Thanks Joel. Doing the big cleanup earlier in the year certainly helped.
@@EconoboxGarage I REALLY need to get back going on my Sprite. I’d really like to get it back on the road this year. I got the engine and transmission back in last year, but got stumped on taking the starter apart and the progress stopped there.
Left my gas cap at a gas station just once. After that I got in the habit of putting the cap on the dash board while I fueled the car up :)
That is a great idea! Thanks, Mike.
Great selection of cars there. I received my flip front hood kit from Q1 Classic Engineering the other day!
There were more that showed up after I left!
The top is BEAUTIFUL
Thanks!
The standard mechanical tacho - particularly that dreadful drive off the back of the generator is one of the less desirable features of these cars. A much better alternative is the electronic version made to look exactly the same - available from the BugEyeGuy. Like everything though, they aren't cheap.
Cost is a large factor. As long as what I have keeps working or is fixable I will be going that route.

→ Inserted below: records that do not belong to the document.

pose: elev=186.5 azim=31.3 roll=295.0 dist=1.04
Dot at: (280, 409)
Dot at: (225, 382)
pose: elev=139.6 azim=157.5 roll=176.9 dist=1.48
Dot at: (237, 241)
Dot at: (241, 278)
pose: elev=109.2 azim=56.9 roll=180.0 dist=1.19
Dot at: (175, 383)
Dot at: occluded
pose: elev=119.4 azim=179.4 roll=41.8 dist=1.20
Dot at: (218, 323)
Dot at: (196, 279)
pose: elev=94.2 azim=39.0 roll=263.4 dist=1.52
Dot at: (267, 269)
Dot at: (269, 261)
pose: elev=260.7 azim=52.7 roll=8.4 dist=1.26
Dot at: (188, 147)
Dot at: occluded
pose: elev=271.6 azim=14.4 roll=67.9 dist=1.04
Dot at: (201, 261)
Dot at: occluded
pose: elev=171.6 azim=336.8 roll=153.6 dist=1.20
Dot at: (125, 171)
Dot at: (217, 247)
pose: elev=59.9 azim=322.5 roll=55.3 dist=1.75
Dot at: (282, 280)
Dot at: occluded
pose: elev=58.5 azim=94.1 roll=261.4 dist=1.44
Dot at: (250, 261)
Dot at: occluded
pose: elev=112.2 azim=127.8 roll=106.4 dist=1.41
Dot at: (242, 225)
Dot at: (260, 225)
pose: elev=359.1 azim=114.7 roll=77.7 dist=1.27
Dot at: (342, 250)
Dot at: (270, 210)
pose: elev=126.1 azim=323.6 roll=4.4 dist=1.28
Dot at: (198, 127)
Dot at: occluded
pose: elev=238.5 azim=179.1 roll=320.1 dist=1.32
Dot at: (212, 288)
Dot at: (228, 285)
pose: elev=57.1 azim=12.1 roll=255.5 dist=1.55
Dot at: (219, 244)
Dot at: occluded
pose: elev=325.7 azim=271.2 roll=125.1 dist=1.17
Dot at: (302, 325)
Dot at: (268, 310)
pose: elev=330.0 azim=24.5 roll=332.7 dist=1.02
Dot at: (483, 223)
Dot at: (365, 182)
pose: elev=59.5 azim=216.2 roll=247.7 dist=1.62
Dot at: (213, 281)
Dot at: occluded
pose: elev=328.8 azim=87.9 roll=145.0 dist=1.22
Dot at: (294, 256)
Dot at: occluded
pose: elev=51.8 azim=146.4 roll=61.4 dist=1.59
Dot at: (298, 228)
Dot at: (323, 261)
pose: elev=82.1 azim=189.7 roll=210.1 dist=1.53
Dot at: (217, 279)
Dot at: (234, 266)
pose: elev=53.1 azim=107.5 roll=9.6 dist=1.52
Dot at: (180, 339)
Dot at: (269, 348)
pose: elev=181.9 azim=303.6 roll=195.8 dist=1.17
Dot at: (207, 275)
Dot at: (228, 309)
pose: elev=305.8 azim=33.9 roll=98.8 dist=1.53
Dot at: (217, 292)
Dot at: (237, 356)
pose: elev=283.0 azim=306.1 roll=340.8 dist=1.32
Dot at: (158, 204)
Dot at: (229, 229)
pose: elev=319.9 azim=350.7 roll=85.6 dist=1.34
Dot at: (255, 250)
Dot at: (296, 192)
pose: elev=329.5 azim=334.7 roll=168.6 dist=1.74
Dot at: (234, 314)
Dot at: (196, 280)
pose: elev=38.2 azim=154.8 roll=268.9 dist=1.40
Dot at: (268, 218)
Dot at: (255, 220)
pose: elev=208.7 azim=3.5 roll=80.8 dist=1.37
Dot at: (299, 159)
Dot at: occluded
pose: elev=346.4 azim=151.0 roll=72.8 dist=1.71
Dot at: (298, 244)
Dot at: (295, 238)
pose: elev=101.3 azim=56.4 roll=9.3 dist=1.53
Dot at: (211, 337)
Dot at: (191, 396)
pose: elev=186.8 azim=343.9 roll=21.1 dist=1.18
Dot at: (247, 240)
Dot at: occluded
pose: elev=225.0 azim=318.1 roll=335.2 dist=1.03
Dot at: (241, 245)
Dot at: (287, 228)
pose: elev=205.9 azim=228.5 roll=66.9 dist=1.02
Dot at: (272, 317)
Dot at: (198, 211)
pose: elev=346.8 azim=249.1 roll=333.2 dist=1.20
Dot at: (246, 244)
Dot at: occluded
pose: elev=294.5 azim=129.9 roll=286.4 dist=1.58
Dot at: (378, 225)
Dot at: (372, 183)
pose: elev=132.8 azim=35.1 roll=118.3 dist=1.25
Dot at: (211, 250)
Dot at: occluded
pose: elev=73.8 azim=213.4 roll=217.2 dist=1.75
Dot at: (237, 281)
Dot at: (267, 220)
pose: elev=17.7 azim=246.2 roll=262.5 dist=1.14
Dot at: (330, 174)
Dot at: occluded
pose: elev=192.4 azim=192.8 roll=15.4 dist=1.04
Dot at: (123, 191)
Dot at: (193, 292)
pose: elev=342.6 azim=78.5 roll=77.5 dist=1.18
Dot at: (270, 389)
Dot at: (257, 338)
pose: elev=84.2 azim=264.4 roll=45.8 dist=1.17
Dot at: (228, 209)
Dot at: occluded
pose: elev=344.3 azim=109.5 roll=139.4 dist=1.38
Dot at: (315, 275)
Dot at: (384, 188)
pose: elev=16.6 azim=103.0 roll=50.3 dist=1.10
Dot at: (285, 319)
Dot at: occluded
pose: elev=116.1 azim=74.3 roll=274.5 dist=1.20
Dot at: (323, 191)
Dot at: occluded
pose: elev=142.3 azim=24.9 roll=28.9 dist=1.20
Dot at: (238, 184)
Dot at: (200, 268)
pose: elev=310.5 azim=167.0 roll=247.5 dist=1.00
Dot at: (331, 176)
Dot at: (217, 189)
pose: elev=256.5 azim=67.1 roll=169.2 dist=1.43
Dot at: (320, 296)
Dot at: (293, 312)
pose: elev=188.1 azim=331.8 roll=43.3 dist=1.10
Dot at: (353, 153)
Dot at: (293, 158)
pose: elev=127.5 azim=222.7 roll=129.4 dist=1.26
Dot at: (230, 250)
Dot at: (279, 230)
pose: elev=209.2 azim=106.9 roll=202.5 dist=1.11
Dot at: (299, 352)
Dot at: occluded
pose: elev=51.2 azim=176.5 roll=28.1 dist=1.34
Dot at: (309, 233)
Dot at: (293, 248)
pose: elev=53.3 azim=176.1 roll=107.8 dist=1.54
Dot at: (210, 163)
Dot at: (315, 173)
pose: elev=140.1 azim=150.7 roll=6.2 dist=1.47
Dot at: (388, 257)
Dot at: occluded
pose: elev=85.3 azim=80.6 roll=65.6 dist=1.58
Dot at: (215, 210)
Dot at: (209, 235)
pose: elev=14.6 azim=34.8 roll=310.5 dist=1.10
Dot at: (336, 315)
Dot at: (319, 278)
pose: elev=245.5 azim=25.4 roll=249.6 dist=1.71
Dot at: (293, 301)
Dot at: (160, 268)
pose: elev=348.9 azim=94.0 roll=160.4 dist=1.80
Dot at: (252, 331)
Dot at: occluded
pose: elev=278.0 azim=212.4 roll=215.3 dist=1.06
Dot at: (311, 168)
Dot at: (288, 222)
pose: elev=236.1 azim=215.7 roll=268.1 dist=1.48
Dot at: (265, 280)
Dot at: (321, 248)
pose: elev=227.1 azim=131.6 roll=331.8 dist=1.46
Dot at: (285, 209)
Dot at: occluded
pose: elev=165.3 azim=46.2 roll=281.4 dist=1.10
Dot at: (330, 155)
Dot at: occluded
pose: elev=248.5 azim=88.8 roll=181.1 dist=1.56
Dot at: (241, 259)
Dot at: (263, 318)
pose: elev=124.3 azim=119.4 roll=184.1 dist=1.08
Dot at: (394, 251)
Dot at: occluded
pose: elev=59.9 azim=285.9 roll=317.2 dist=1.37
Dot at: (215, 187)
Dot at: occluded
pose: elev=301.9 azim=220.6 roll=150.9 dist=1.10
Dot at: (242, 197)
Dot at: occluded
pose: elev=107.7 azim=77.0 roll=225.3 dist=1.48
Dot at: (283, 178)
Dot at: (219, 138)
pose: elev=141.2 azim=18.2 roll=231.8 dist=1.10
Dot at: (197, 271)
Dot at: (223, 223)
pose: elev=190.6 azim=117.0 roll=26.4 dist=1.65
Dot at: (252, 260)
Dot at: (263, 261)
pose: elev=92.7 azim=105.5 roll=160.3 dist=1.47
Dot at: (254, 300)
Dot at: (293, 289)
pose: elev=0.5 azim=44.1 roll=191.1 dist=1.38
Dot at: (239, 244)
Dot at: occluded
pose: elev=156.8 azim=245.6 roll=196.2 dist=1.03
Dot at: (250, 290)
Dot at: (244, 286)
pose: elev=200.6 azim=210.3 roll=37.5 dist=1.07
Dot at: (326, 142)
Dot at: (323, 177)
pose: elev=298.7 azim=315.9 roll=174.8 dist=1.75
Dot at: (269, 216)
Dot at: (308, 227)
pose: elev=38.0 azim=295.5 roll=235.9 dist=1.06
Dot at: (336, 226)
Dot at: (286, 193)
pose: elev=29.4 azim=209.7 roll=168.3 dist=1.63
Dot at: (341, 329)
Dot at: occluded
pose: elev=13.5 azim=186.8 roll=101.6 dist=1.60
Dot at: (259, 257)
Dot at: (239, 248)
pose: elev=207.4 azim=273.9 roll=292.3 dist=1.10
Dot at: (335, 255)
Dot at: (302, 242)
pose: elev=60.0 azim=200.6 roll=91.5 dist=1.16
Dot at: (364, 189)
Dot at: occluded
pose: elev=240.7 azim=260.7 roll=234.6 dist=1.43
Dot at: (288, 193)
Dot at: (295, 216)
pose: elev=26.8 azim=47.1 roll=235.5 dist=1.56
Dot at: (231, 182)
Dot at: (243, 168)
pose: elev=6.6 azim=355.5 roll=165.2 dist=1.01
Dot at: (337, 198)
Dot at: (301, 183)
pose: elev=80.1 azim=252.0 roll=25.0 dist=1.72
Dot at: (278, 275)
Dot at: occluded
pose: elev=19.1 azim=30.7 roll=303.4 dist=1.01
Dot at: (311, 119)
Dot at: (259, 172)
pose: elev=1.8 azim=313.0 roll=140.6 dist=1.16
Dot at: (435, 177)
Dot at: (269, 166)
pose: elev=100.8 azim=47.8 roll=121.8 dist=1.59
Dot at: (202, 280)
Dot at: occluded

Well done Ian. I applaud your confidence in jumping into these projects!
Many thanks Gareth!
I was about to offer to ship you a replacement tach, LOL. I've been going through gauges trying to find a period correct Smiths volt meter because of some irregularities in performance of the new Bugeye. This video helps a bunch, I just went out and removed the speedo from my Midget and cleaned the glass after seeing how you removed the bezel.
Thanks Ken, appreciate the support. I've put another 50 miles on the car and the tach is performing as it should.
@@EconoboxGarage I've put 273 miles on the red bugeye since buying it, and have discovered the limit of driving endurance is the seat. Considering getting a gel pad for the seat! It's so bad after about 50 miles. Also, maybe you and I should do a 0 to 60 video and compare notes! Ford 5 speed + 948 vs 4 speed + 948.
That would be an interesting comparison. I have the four speed with overbored 1098! I'm sure there's an app for that too!
Saw the brackets on your Instagram post. Look amazing!
Thanks Bill. I'm looking forward to getting them on the top once it's ready!
So are there no rubber parts inside the shock to be replaced?
I'm not sure to be honest. I seem to recall there is one on the brass nut for the valve but it was in great shape so didn't replace it.